Dünya genelinde karbon emisyonunun yüzde 8’inden sorumlu olan çimento üretimi, sürdürülebilirlik adına önemli bir dönüm noktasına ulaşabilir. Michigan Üniversitesi’ndeki bilim insanları, çimento üretiminden kaynaklanan karbon salınımını önemli ölçüde azaltabilecek yeni bir elektrokimyasal yöntem geliştirdi. Bu yöntem, çimento üretim sürecindeki en büyük karbon kaynağı olan kireçtaşının parçalanması sırasında açığa çıkan karbondioksiti yakalamayı ve bunu tekrar kullanmayı hedefliyor. Özellikle kentleşme ve artan altyapı projeleriyle birlikte çimento talebinin önümüzdeki yıllarda yüzde 50 oranında artmasının beklendiği göz önüne alındığında, bu buluşun çevresel etkisi çok daha kritik bir hâl alıyor.

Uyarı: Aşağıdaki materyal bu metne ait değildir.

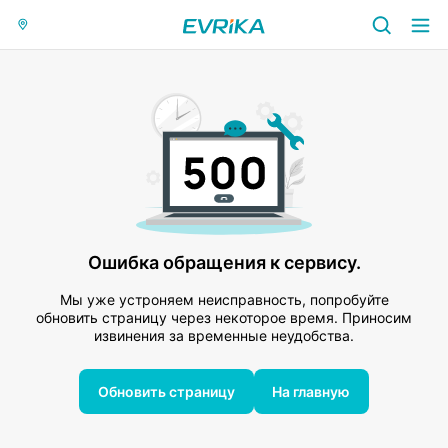
Ошибка обращения к сервису.
Мы уже устроняем неисправность, попробуйте
обновить страницу через некоторое время. Приносим
извинения за временные неудобства.
Обновить страницу
На главную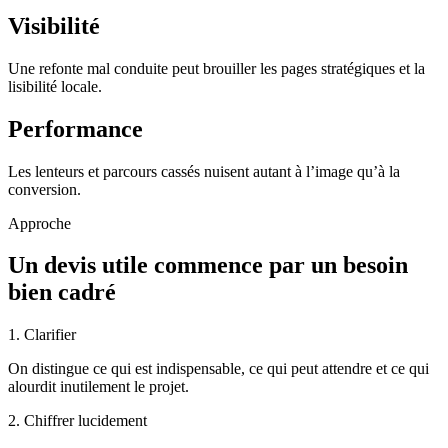
Visibilité
Une refonte mal conduite peut brouiller les pages stratégiques et la
lisibilité locale.
Performance
Les lenteurs et parcours cassés nuisent autant à l’image qu’à la
conversion.
Approche
Un devis utile commence par un besoin
bien cadré
1. Clarifier
On distingue ce qui est indispensable, ce qui peut attendre et ce qui
alourdit inutilement le projet.
2. Chiffrer lucidement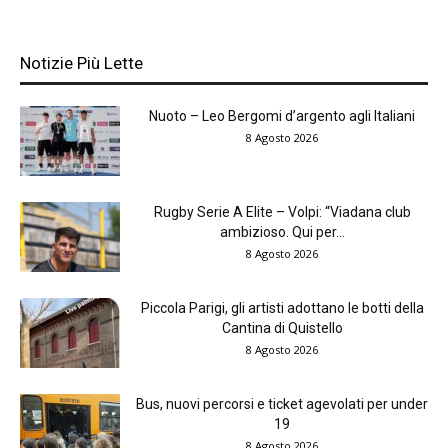
Notizie Più Lette
Nuoto – Leo Bergomi d’argento agli Italiani
8 Agosto 2026
Rugby Serie A Elite – Volpi: “Viadana club
ambizioso. Qui per...
8 Agosto 2026
Piccola Parigi, gli artisti adottano le botti della
Cantina di Quistello
8 Agosto 2026
Bus, nuovi percorsi e ticket agevolati per under
19
8 Agosto 2026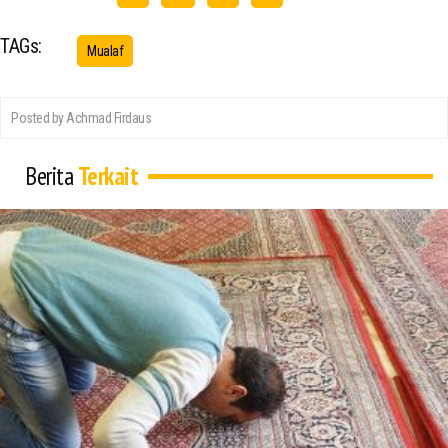
TAGs:
Mualaf
Posted by Achmad Firdaus
Berita
Terkait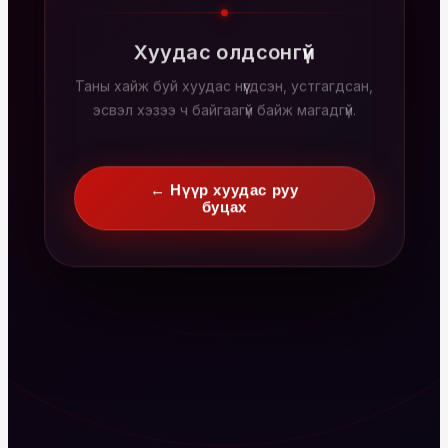
Хуудас олдсонгүй
Таны хайж буй хуудас нүүгдсэн, устгагдсан,
эсвэл хэзээ ч байгаагүй байж магадгүй.
← Нүүр хуудас руу
буцах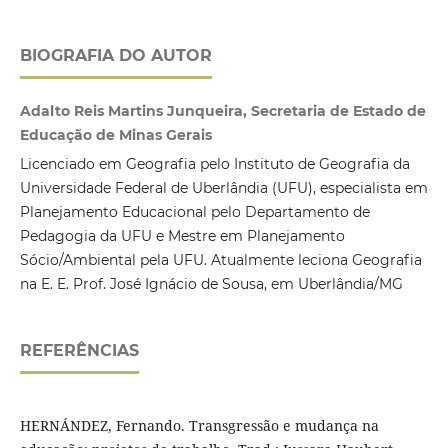
BIOGRAFIA DO AUTOR
Adalto Reis Martins Junqueira, Secretaria de Estado de
Educação de Minas Gerais
Licenciado em Geografia pelo Instituto de Geografia da
Universidade Federal de Uberlândia (UFU), especialista em
Planejamento Educacional pelo Departamento de
Pedagogia da UFU e Mestre em Planejamento
Sócio/Ambiental pela UFU. Atualmente leciona Geografia
na E. E. Prof. José Ignácio de Sousa, em Uberlândia/MG
REFERÊNCIAS
HERNÁNDEZ, Fernando. Transgressão e mudança na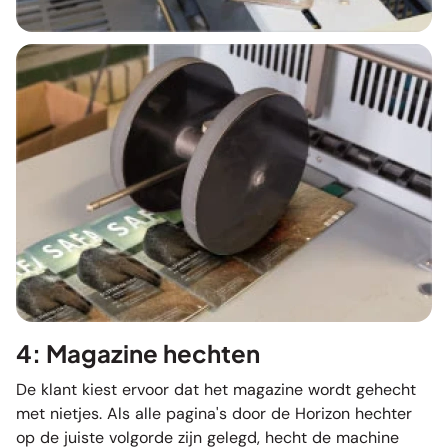
4: Magazine hechten
De klant kiest ervoor dat het magazine wordt gehecht
met nietjes. Als alle pagina's door de Horizon hechter
op de juiste volgorde zijn gelegd, hecht de machine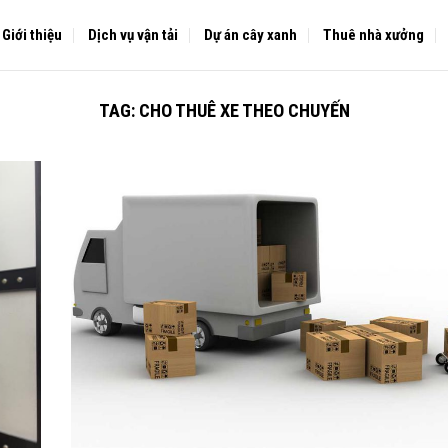
Giới thiệu
Dịch vụ vận tải
Dự án cây xanh
Thuê nhà xưởng
TAG:
CHO THUÊ XE THEO CHUYẾN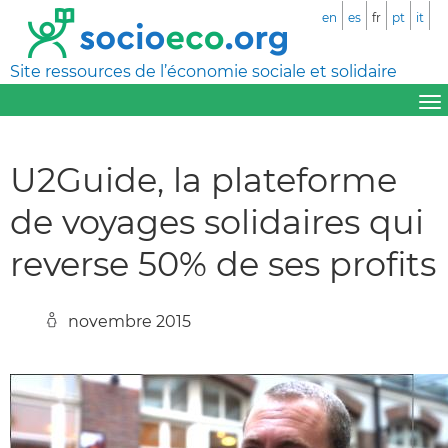
en
es
fr
pt
it
Site ressources de l’économie sociale et solidaire
U2Guide, la plateforme
de voyages solidaires qui
reverse 50% de ses profits
novembre 2015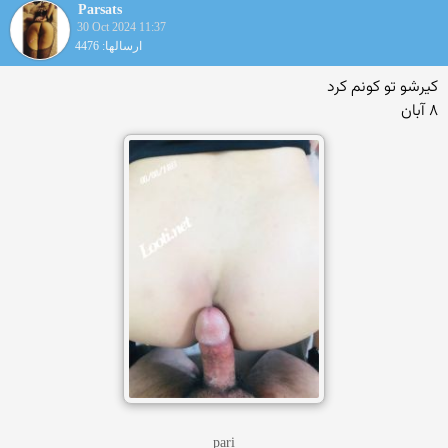
Parsats
30 Oct 2024 11:37
ارسالها: 4476
کیرشو تو کونم کرد
۸ آبان
pari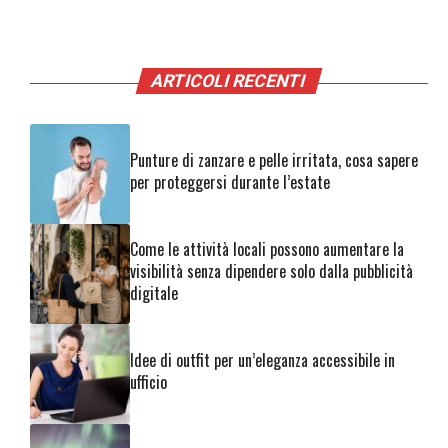
ARTICOLI RECENTI
Punture di zanzare e pelle irritata, cosa sapere
per proteggersi durante l’estate
Come le attività locali possono aumentare la
visibilità senza dipendere solo dalla pubblicità
digitale
Idee di outfit per un’eleganza accessibile in
ufficio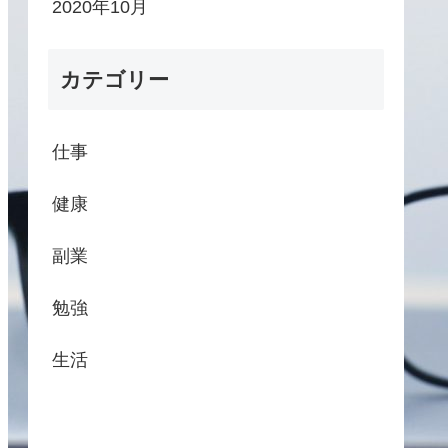
2020年10月
カテゴリー
仕事
健康
副業
勉強
生活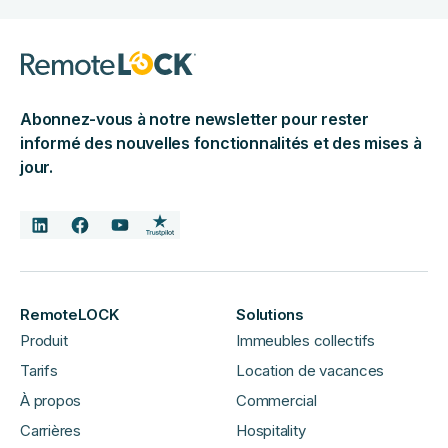
Abonnez-vous à notre newsletter pour rester
informé des nouvelles fonctionnalités et des mises à
jour.
RemoteLOCK
Solutions
Produit
Immeubles collectifs
Tarifs
Location de vacances
À propos
Commercial
Carrières
Hospitality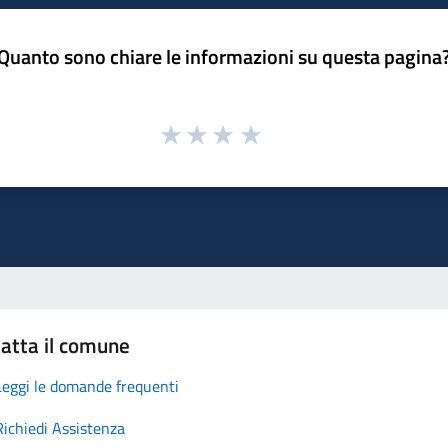
Quanto sono chiare le informazioni su questa pagina
atta il comune
Leggi le domande frequenti
Richiedi Assistenza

Çimento üretimi, çevre dostu hale gelecek
Günümüzde en yaygın kullanılan Portland çimentosu, kireçtaşının yüksek sıcaklıklarda kil ile karıştırılmasıyla üretiliyor. Ancak bu süreç, hem fırınların fosil yakıtlarla ısıtılması hem de kireçtaşının kimyasal olarak parçalanması nedeniyle büyük miktarda karbon salınımına yol açıyor. Yeni yöntem ise fırınlarda kullanılan enerjiyi en aza indiren ve süreçte havadaki karbondioksiti doğrudan yakalayıp faydalı ürünlere dönüştüren bir elektrokimyasal mekanizma içeriyor. Araştırmacılar, bu yöntemde kalsiyum karbonatı geri dönüştürülmüş beton veya bazalt gibi düşük maliyetli materyallerle üretmenin mümkün olduğunu ve böylece çimento üretimini hem ekonomik hem de çevre dostu hâle getirmenin yollarını bulduklarını belirtiyor.

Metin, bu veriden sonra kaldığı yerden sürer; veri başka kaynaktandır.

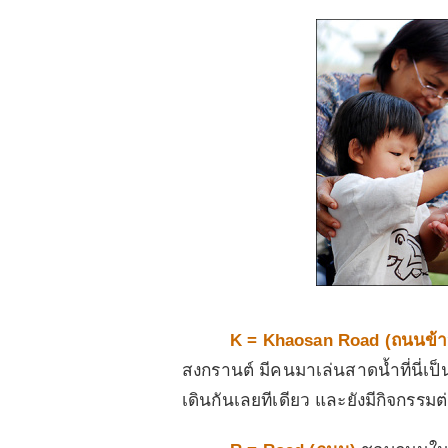
K = Khaosan Road (
ถนนข้
สงกรานต์ มีคนมาเล่นสาดน้ำที่นี
เดินกันเลยทีเดียว และยังมีกิจกรรม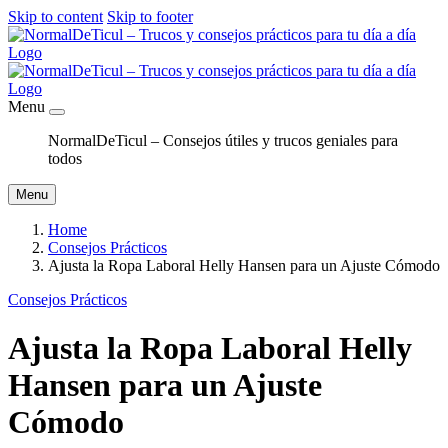
Skip to content
Skip to footer
Menu
NormalDeTicul – Consejos útiles y trucos geniales para
todos
Menu
Home
Consejos Prácticos
Ajusta la Ropa Laboral Helly Hansen para un Ajuste Cómodo
Consejos Prácticos
Ajusta la Ropa Laboral Helly
Hansen para un Ajuste
Cómodo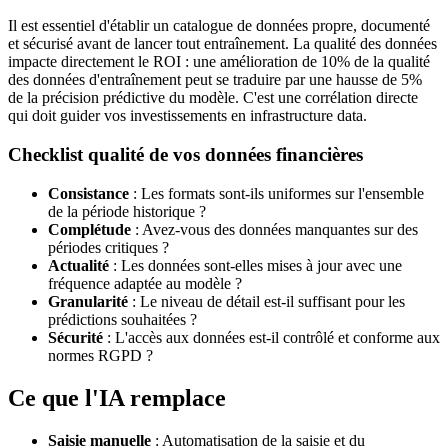
Il est essentiel d'établir un catalogue de données propre, documenté
et sécurisé avant de lancer tout entraînement. La qualité des données
impacte directement le ROI : une amélioration de 10% de la qualité
des données d'entraînement peut se traduire par une hausse de 5%
de la précision prédictive du modèle. C'est une corrélation directe
qui doit guider vos investissements en infrastructure data.
Checklist qualité de vos données financières
Consistance
: Les formats sont-ils uniformes sur l'ensemble
de la période historique ?
Complétude
: Avez-vous des données manquantes sur des
périodes critiques ?
Actualité
: Les données sont-elles mises à jour avec une
fréquence adaptée au modèle ?
Granularité
: Le niveau de détail est-il suffisant pour les
prédictions souhaitées ?
Sécurité
: L'accès aux données est-il contrôlé et conforme aux
normes RGPD ?
Ce que l'IA remplace
Saisie manuelle
: Automatisation de la saisie et du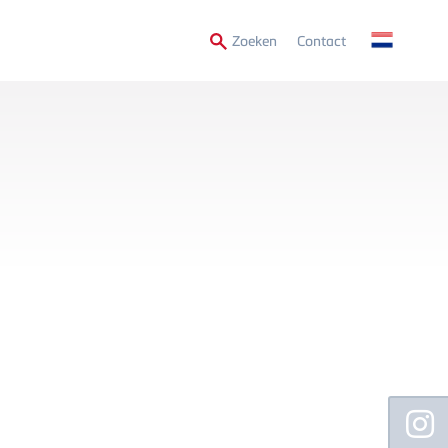
Secondary
Zoeken
Contact
Menu
Floating
Sidebar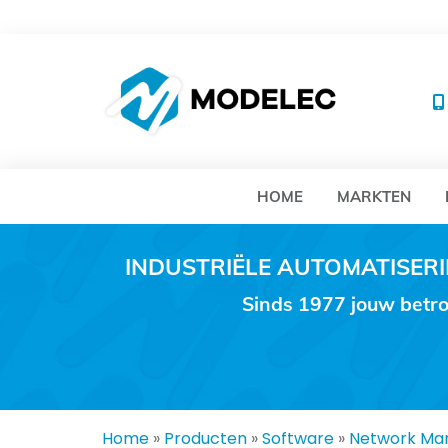
MO
HOME
MARKTEN
INDUSTRIËLE AUTOMATISE
Sinds 1977 jouw betro
Home
»
Producten
»
Software
»
Network Ma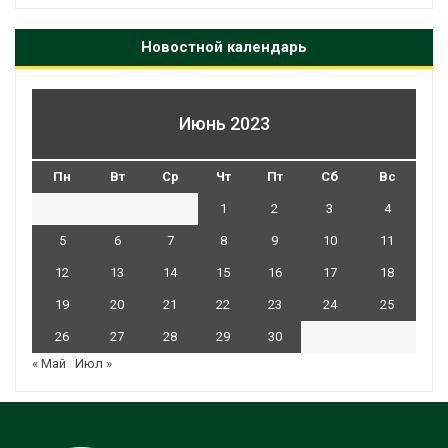
Новостной календарь
Июнь 2023
Пн
Вт
Ср
Чт
Пт
Сб
Вс
1
2
3
4
5
6
7
8
9
10
11
12
13
14
15
16
17
18
19
20
21
22
23
24
25
26
27
28
29
30
« Май
Июл »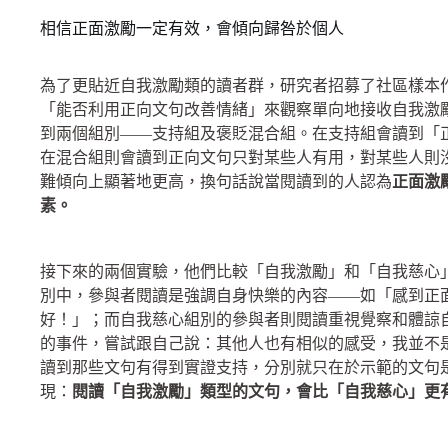
相信正面激勵一定有效，會傾向歸咎於個人
為了更貼近自我激勵類的讀者群，研究者招募了社區樣本
「能否利用正向文句改善情緒」來觀察單向地接收自我激
到兩個組別——支持組及褒貶混合組。在支持組會讀到「
在混合組則會讀到正向文句只對某些人有用，對某些人則
難傾向上顯著地更高，換句話說當閱讀到的人認為
正面激
素。
接下來的兩個實驗，他們比較「自我激勵」和「自我慈心
別中，參與者閱讀是強調自身快樂的內容——如「感到正
好！」；而自我慈心組別的參與者則閱讀重視覺察和體諒
的事件，嘗試跟自己說：其他人也有相似的感受，我並不
讀到那些文句有得到實證支持，分別就只在於示範的文句
現：
閱讀「自我激勵」類型的文句，會比「自我慈心」更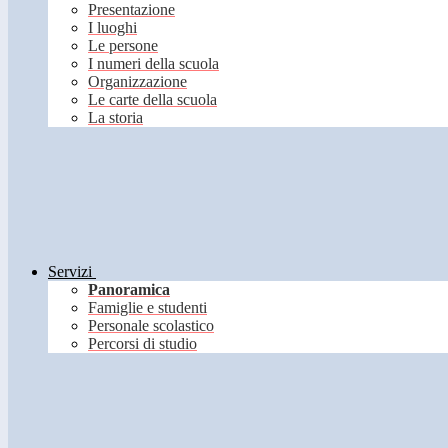
Presentazione
I luoghi
Le persone
I numeri della scuola
Organizzazione
Le carte della scuola
La storia
Servizi
Panoramica
Famiglie e studenti
Personale scolastico
Percorsi di studio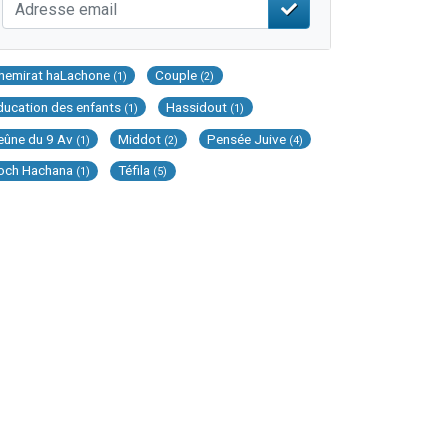
hemirat haLachone
Couple
(1)
(2)
ducation des enfants
Hassidout
(1)
(1)
eûne du 9 Av
Middot
Pensée Juive
(1)
(2)
(4)
och Hachana
Téfila
(1)
(5)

Sistemin temelinde, kalsiyum karbonat oluşturmak için havadaki karbondioksitin sudaki hidroksit iyonlarıyla reaksiyona sokulması yatıyor. Bu süreç, mevcut çimento üretim altyapısına entegre edilebilecek şekilde tasarlandığından, herhangi bir büyük yeniden yapılanma ihtiyacını ortadan kaldırıyor. Dahası, bu yeni yöntemin kullanılmasıyla, çimento üretiminden kaynaklanan karbon emisyonlarının yüzde 8’den yüzde 3’e düşürülmesi mümkün olabilir. Bu da küresel ölçekte her yıl yaklaşık üç gigaton karbondioksitin atmosfere salınmasının önüne geçebilecek potansiyel bir iyileşme anlamına geliyor.

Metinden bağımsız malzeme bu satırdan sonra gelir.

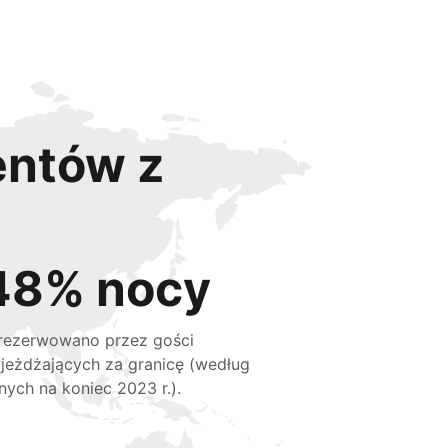
entów z
48% nocy
rezerwowano przez gości
jeżdżających za granicę (według
nych na koniec 2023 r.).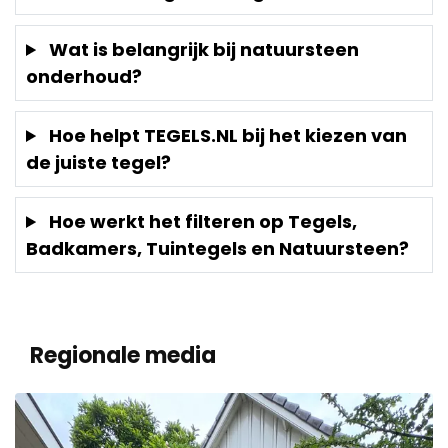
Wat is belangrijk bij natuursteen
onderhoud?
Hoe helpt TEGELS.NL bij het kiezen van
de juiste tegel?
Hoe werkt het filteren op Tegels,
Badkamers, Tuintegels en Natuursteen?
Regionale media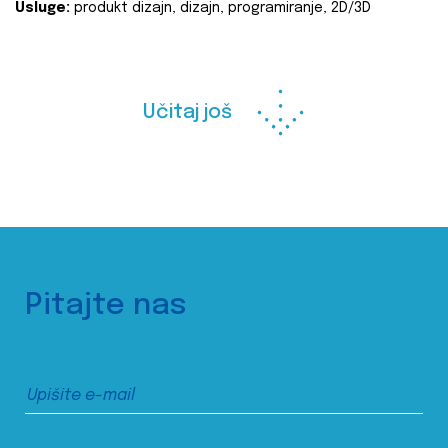
Usluge:
produkt dizajn, dizajn, programiranje, 2D/3D
Učitaj još
Pitajte nas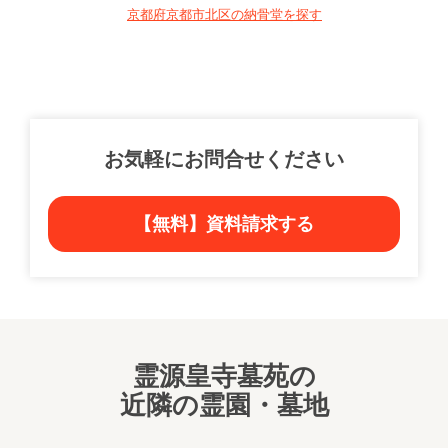
京都府京都市北区の納骨堂を探す
お気軽にお問合せください
【無料】資料請求する
霊源皇寺墓苑の
近隣の霊園・墓地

Projeyi yöneten bilim insanlarından Jiaqi Li, bu yöntemin hem düşük maliyetli hem de geniş çapta uygulanabilir bir çözüm sunduğunu vurguluyor. Özellikle, şantiyelerden elde edilen geri dönüştürülmüş beton ve bazalt gibi dünyanın hemen her bölgesinde bulunabilen malzemelerin kullanımı, yöntemin benimsenmesini daha kolay hale getiriyor. Bu yenilik, çimento endüstrisinde yalnızca çevresel bir dönüşüm değil, aynı zamanda ekonomik açıdan da önemli bir değişimin habercisi olarak görülüyor.